Do you want legal, tested marijuana delivered to your door, without worrying that the police will show up next? Soon, that will be a reality in Massachusetts.
The Cannabis Control Commission on Tuesday voted to approve regulations that will allow marijuana home delivery services to operate legally within the state. The rules will also allow for marijuana cafes, where people can go with friends to eat, smoke or vape marijuana legally.
“We feel like we have got a good balance between trying to meet the will of the voters but recognizing that there are concerns from a public health and a public safety standpoint,” said Cannabis Control Commission Chairman Steven Hoffman.
The vote was 4-1, with Commissioner Jennifer Flanagan the only dissenting vote.
Flanagan said she thinks it is too early to allow social consumption and home delivery. “I think we need to stand up this industry, making sure the retail and cultivation and microbusinesses all get priority before we start to do home delivery and social consumption,” she said.
Flangan said she worries about public health. She noted that Massachusetts has a crisis of opioid addiction, and is now dealing with an outbreak of vaping-related illnesses. “We talk about social consumption, we’re looking for places for people to go and consume this product, mostly by smoking or vaping,” Flanagan said. “I have concerns about that.”
Both new types of licenses will be reserved for the first two years for social equity and economic empowerment applicants, which are categories of businesses owned by minorities, people with drug convictions and people who have lived and worked in communities disproportionately affected by marijuana prohibition.
Hoffman said home delivery licenses could potentially start being considered within “a couple of months,” after the commission develops and posts its application. But he noted that entrepreneurs will still have to negotiate agreements with host communities before they reach the state licensing process, as is the case with current retailers and growers. The commission has no control over how long that part of the process takes.
Although there is a long pending queue of applicants for retail stores and grow facilities, home delivery companies could jump to the front of the line in getting their applications processed if they fit into certain priority categories, like economic empowerment applicants.
Social consumption – which will start with a pilot program in up to a dozen municipalities that choose to participate – is expected to take longer to get off the ground.
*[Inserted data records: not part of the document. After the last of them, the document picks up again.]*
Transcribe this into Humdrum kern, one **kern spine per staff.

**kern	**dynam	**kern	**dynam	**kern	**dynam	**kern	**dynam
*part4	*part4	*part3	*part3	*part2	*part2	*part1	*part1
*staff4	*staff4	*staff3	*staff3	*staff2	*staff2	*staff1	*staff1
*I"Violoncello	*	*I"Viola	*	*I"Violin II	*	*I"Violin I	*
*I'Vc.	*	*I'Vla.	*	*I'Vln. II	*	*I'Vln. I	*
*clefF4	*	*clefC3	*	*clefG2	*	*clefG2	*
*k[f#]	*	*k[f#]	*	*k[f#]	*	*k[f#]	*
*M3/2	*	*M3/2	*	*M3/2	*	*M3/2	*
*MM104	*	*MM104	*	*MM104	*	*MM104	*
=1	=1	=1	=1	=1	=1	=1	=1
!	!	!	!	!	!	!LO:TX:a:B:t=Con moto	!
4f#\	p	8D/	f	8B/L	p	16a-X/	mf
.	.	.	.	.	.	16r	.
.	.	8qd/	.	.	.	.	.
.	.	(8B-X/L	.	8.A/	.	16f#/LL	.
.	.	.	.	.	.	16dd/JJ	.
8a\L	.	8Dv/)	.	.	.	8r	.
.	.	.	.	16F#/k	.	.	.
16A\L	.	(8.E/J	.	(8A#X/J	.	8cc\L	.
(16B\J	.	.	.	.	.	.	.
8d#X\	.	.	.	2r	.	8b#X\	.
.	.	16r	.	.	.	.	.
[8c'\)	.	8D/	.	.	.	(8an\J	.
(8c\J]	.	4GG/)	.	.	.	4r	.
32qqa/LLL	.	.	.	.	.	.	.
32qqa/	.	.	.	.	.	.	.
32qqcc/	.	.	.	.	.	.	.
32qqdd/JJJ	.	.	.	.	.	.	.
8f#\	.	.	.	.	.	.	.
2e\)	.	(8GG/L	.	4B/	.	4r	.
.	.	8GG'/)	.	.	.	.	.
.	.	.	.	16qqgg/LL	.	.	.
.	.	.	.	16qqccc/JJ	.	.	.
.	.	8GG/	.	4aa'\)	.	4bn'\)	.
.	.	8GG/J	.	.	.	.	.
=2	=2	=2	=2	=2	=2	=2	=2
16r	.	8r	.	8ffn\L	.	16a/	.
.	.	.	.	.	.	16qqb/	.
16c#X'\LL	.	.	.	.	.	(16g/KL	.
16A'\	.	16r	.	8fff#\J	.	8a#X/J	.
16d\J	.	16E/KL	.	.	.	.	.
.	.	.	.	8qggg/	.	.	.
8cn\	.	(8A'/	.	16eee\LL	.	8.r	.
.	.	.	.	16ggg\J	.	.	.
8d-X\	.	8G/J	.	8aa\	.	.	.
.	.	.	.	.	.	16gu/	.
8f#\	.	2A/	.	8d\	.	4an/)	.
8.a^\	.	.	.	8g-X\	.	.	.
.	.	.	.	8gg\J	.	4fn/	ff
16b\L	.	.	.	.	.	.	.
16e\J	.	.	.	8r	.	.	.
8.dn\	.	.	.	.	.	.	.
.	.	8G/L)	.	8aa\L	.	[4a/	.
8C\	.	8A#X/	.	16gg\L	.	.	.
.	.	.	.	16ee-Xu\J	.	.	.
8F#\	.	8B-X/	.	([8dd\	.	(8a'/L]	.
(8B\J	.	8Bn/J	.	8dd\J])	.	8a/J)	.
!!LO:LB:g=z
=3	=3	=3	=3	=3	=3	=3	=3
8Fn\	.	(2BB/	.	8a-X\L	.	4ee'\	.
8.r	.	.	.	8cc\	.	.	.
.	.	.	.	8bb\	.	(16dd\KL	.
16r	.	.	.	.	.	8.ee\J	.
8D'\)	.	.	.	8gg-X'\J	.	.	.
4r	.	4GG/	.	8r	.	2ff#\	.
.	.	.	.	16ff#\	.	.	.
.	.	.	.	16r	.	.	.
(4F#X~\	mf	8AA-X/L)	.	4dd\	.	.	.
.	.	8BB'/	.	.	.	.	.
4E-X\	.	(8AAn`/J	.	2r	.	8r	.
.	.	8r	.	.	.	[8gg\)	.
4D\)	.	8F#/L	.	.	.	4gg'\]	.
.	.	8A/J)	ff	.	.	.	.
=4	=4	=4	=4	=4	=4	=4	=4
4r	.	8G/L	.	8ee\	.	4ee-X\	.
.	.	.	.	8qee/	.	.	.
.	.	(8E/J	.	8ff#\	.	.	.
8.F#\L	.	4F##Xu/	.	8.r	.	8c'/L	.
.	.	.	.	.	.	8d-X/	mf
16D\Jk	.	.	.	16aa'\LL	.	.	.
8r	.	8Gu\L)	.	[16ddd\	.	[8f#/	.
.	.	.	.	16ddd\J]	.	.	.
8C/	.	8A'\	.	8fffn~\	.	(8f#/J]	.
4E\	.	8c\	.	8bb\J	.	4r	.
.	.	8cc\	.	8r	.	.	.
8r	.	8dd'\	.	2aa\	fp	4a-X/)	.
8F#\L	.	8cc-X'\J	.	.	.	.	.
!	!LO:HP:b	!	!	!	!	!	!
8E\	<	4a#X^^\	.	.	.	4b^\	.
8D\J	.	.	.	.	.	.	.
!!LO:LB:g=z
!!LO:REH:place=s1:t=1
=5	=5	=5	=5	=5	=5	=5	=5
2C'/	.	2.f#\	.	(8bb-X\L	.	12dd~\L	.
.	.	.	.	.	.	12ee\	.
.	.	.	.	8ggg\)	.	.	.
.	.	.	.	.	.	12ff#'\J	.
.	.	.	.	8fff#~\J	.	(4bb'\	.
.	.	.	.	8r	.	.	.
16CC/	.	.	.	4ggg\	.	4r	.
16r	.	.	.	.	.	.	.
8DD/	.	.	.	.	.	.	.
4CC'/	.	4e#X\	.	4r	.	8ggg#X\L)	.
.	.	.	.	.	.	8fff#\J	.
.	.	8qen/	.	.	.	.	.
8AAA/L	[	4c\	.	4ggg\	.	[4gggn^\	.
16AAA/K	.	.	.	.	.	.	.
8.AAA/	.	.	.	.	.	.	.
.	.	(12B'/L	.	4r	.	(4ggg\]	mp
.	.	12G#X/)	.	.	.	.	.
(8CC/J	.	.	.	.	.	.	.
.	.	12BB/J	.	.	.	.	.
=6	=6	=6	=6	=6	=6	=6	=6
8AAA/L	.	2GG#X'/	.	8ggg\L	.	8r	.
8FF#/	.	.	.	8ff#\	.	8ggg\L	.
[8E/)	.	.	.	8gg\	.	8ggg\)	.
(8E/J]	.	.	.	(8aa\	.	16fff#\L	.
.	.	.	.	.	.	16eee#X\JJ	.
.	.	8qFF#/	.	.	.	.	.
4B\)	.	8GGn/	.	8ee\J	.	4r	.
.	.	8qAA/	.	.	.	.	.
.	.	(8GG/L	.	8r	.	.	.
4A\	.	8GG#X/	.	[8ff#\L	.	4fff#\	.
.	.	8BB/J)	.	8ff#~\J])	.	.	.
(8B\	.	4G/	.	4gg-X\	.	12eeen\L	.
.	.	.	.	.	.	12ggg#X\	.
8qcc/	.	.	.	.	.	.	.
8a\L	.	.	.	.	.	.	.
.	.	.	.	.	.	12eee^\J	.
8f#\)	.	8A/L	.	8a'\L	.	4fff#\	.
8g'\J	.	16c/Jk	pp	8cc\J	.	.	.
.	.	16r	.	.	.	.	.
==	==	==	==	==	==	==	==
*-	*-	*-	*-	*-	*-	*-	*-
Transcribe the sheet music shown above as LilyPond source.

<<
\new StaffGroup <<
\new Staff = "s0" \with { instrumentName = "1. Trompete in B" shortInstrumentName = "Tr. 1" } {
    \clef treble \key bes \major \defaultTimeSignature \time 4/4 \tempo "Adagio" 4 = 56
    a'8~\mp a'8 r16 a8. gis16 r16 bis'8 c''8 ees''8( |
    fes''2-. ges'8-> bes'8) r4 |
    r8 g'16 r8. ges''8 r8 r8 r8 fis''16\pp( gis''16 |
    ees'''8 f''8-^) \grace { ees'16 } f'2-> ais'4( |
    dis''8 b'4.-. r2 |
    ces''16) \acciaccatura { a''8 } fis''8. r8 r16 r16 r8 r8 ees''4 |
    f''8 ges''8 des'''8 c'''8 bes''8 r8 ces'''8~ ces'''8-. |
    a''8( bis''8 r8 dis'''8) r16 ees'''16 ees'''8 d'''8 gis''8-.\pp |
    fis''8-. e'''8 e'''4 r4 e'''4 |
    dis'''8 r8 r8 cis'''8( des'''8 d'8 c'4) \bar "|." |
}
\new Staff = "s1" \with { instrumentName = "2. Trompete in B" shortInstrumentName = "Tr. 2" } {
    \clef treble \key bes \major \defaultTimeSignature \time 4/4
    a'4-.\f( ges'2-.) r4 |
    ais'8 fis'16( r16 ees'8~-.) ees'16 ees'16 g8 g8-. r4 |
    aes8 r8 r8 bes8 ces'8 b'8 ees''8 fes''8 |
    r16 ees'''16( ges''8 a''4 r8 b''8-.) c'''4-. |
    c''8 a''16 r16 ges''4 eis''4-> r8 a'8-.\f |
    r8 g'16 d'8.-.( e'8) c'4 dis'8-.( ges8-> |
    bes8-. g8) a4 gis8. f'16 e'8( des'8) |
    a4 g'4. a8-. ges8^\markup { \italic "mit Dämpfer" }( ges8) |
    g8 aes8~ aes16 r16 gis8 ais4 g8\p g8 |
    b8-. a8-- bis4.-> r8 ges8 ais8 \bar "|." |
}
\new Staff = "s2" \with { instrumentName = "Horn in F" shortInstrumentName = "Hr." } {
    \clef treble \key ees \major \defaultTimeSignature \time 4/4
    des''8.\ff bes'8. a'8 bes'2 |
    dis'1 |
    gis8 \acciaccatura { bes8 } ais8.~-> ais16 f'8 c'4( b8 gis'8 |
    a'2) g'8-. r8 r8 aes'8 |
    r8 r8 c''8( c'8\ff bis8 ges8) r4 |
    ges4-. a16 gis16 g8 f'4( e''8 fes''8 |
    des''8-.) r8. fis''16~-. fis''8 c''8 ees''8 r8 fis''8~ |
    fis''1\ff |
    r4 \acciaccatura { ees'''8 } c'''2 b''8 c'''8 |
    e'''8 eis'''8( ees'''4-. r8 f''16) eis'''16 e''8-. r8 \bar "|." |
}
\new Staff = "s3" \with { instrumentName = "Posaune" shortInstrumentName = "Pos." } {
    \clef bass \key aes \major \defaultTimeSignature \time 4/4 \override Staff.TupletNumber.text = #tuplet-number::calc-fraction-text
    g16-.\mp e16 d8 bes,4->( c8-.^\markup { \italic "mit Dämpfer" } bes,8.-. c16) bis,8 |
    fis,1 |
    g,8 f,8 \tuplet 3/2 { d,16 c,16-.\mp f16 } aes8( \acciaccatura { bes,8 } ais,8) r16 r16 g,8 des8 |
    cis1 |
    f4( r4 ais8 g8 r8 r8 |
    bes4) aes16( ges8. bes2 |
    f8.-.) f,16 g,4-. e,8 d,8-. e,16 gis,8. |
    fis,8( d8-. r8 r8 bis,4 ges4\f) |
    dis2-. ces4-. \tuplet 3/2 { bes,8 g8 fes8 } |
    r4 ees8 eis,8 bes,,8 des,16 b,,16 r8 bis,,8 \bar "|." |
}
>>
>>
It appears that a legislative fix is needed to approve a process by which communities can adopt rules allowing social consumption, and it will be up to the Legislature whether to pass that fix. Once that happens, the commission could establish the pilot program.
The new businesses will be subject to the same types of rules as other marijuana businesses regarding things like employee background checks and avoiding diversion to people under age 21.
Applying for a social consumption or home delivery license will cost $1,500, with a $10,000 annual renewal fee, though fees are waived or reduced for economic empowerment and social equity applicants.
The launch of home delivery has raised safety concerns – for example, about the potential robbery of delivery drivers who are carrying large amounts of marijuana and cash. At a meeting of a Cannabis Advisory Board subcommittee earlier this year, Walpole Police Chief John Carmichael called home delivery “a tragedy waiting to happen.”
Gov. Charlie Baker said Monday that he worried about delivery drivers carrying around large amounts of cash until Congress changes federal banking laws to let marijuana consumers buy with credit cards.
The new rules establish security protocols so that home delivery trucks will need to be fitted with alarms, secure storage areas, GPS monitoring devices and cameras. Deliveries cannot be conducted between 9 p.m. and 8 a.m., and marijuana cannot be delivered to college dormitories. Communities will have some authority over whether to allow home delivery to their residents.
Delivery drivers will have to wear body cameras and record all transactions. This will let the police and state regulators to investigate improper transactions and crimes, but it has also raised concerns about customers’ privacy.
At Tuesday’s meeting, commissioners Shaleen Title and Britte McBride proposed, and the commission agreed unanimously, to require a law enforcement agent who seeks access to the video footage to obtain a court order or search warrant demonstrating probable cause, except in cases of imminent danger or emergency.
“No one will be able to go in and fish through that footage,” Title said.
At marijuana cafés, consumers will have to be informed about exactly what they are consuming – including product ingredients and quantity of THC – and warned about delayed reactions to marijuana edibles and the dangers of driving while impaired. There will be limits on the amount someone can buy at one sitting. Smoking will only be allowed outdoors if certain conditions are met regarding ventilation and avoiding impacts on neighbors. Marijuana cafes could only be open between 8 a.m. and 9 p.m.
Hoffman said state regulators will continue to collaborate with law enforcement and make any additional changes to security procedures that become necessary.
The state has also struggled to meet a legislative requirement that it ensure that communities disproportionately harmed by drug enforcement laws are able to benefit from legalization. Advocates for allowing home delivery say this is a type of low-cost business that could open up the industry to more minority applicants, those with drug records and all those who have less start-up money.
Title, a strong proponent of social equity initiatives, said, “I’m proud of implementing the will of the voters, who are clear that they wanted to see an industry that’s fair, that’s equitable, that has room for small businesses and isn’t going to be dominated by big conglomerates, and I think that we made a lot of progress towards that today.”